Stored dataset items:
- - - -

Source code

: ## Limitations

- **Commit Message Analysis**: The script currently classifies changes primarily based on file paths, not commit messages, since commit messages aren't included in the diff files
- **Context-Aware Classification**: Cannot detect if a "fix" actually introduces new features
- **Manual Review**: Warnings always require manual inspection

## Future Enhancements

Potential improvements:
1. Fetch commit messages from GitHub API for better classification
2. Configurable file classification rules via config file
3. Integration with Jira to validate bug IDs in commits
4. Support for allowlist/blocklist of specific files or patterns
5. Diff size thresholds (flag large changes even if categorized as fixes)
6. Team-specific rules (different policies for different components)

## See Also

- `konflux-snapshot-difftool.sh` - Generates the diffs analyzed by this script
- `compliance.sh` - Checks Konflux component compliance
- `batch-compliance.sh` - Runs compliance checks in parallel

- - - -

▶ [WHAT THIS TASK INVOLVES]: Render the lines starting at the one containing "by this script" and ending at the last line as a JSON list of strings, one string per line, leaving out blank lines.

▶ [SOLUTION TO THE EXERCISE]:
[
  "- `konflux-snapshot-difftool.sh` - Generates the diffs analyzed by this script",
  "- `compliance.sh` - Checks Konflux component compliance",
  "- `batch-compliance.sh` - Runs compliance checks in parallel"
]